──────── Records shown

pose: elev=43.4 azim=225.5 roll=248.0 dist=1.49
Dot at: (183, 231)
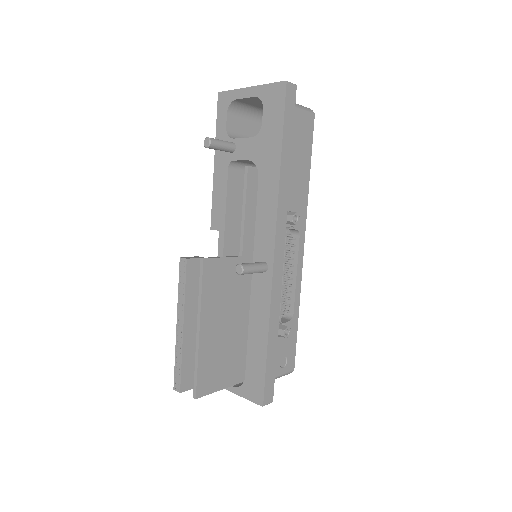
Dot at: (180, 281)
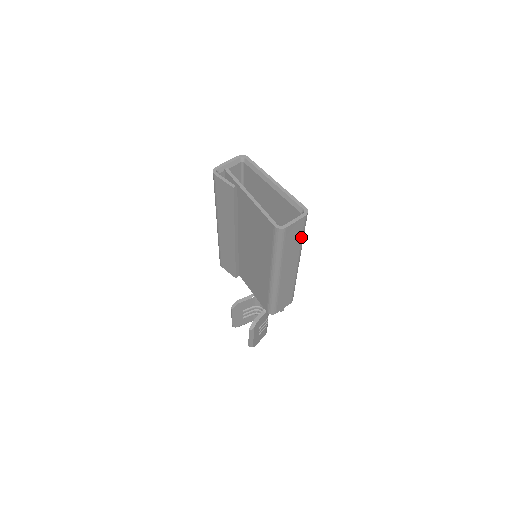
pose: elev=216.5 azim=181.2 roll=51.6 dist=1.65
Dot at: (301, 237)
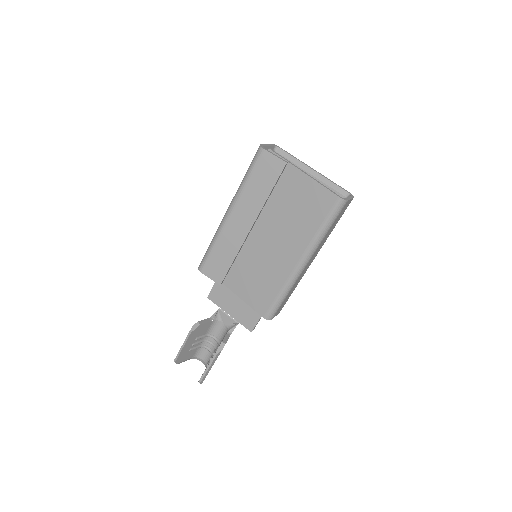
Dot at: (337, 222)
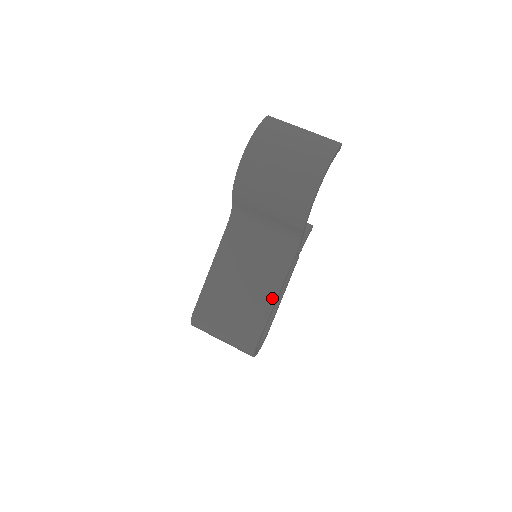
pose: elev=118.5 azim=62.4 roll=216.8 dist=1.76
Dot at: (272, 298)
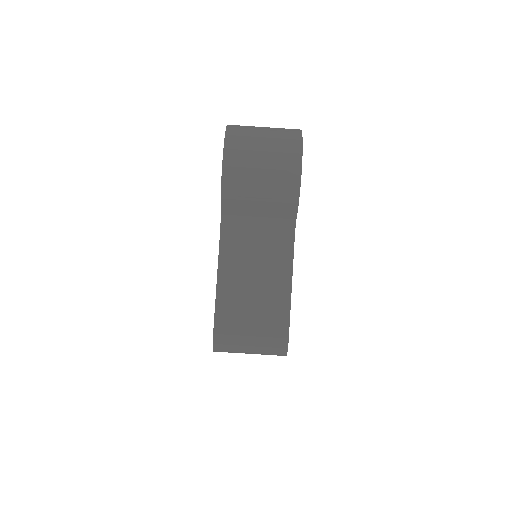
Dot at: (287, 287)
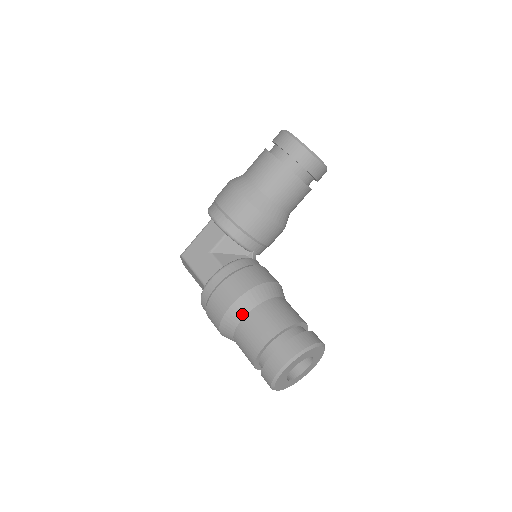
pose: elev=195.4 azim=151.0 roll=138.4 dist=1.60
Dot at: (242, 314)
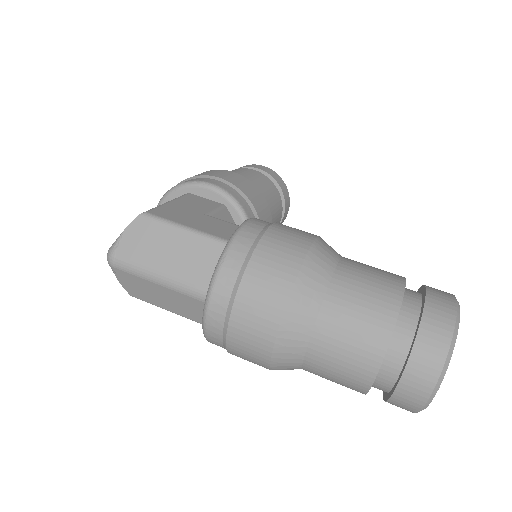
Dot at: (335, 255)
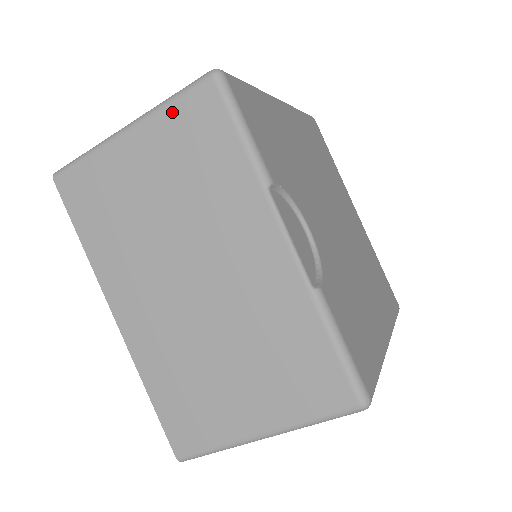
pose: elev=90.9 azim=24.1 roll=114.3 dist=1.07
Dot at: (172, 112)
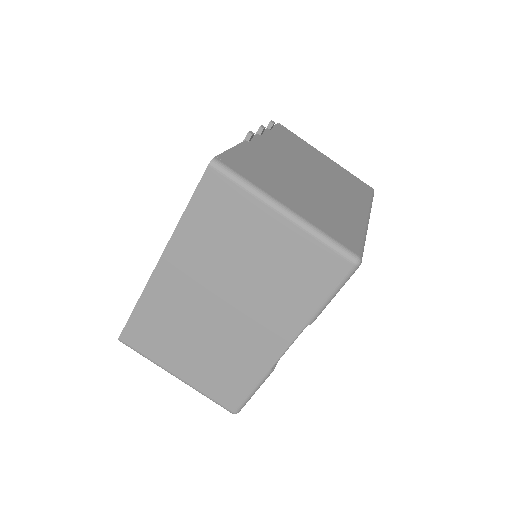
Dot at: (316, 245)
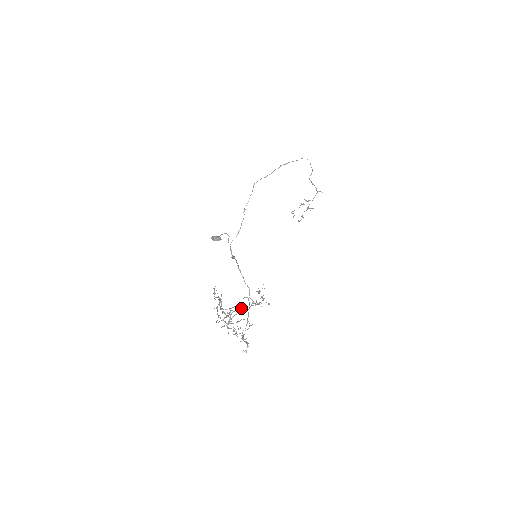
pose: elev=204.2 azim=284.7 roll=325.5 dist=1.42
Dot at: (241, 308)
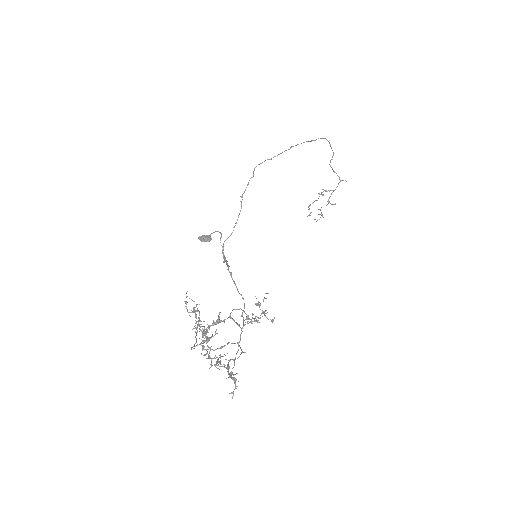
Dot at: (221, 320)
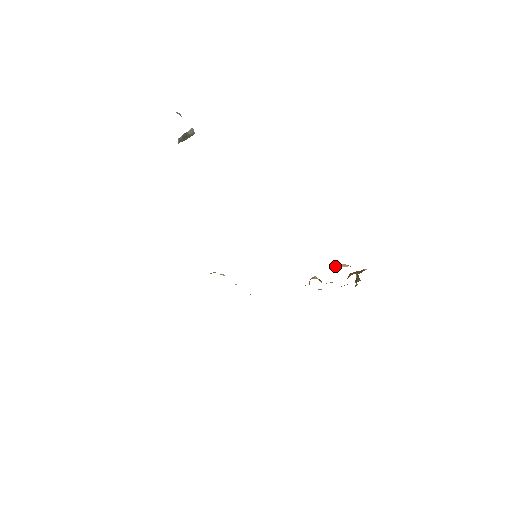
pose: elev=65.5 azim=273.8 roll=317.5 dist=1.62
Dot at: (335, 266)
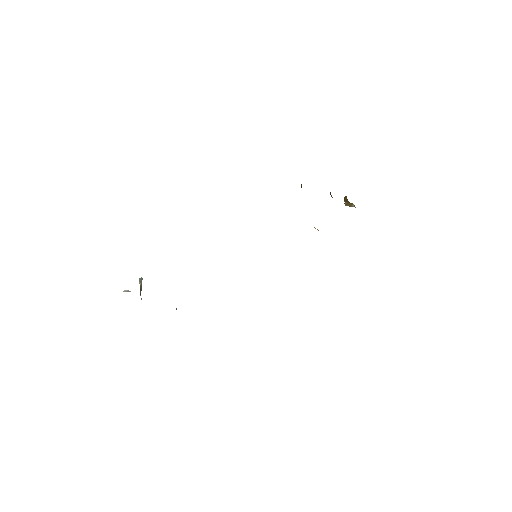
Dot at: (301, 187)
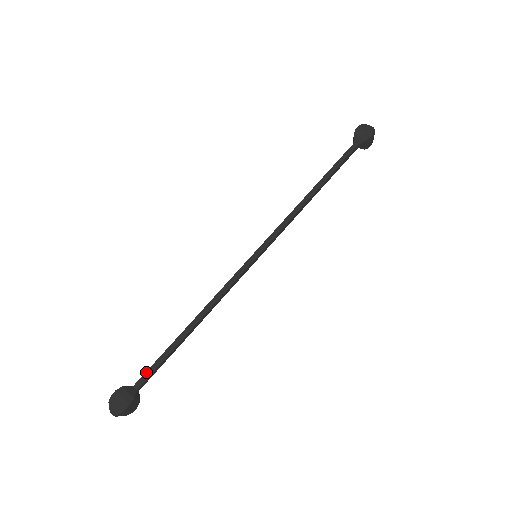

────────────────

■ **What to produce**
Rewrite all the records above line by line without the pictures, shifting the dot coordinates in each answer by adding 59 to both numbers. Copy the pose lines and the first "Dot at" line of every record unchanged.

■ **Response for this exercise**
pose: elev=43.4 azim=225.5 roll=248.0 dist=1.49
Dot at: (183, 231)
Dot at: (239, 340)
pose: elev=216.5 azim=181.2 roll=51.6 dist=1.65
Dot at: (301, 237)
Dot at: (396, 281)
pose: elev=118.5 azim=62.4 roll=216.8 dist=1.76
Dot at: (272, 298)
Dot at: (346, 346)
pose: elev=195.4 azim=151.0 roll=138.4 dist=1.60
Dot at: (242, 314)
Dot at: (394, 314)
pose: elev=90.9 azim=24.1 roll=114.3 dist=1.07
Dot at: (172, 112)
Dot at: (375, 304)
pose: elev=204.2 azim=284.7 roll=325.5 dist=1.42
Dot at: (241, 308)
Dot at: (280, 379)
pose: elev=65.5 azim=273.8 roll=317.5 dist=1.62
Dot at: (335, 266)
Dot at: (360, 246)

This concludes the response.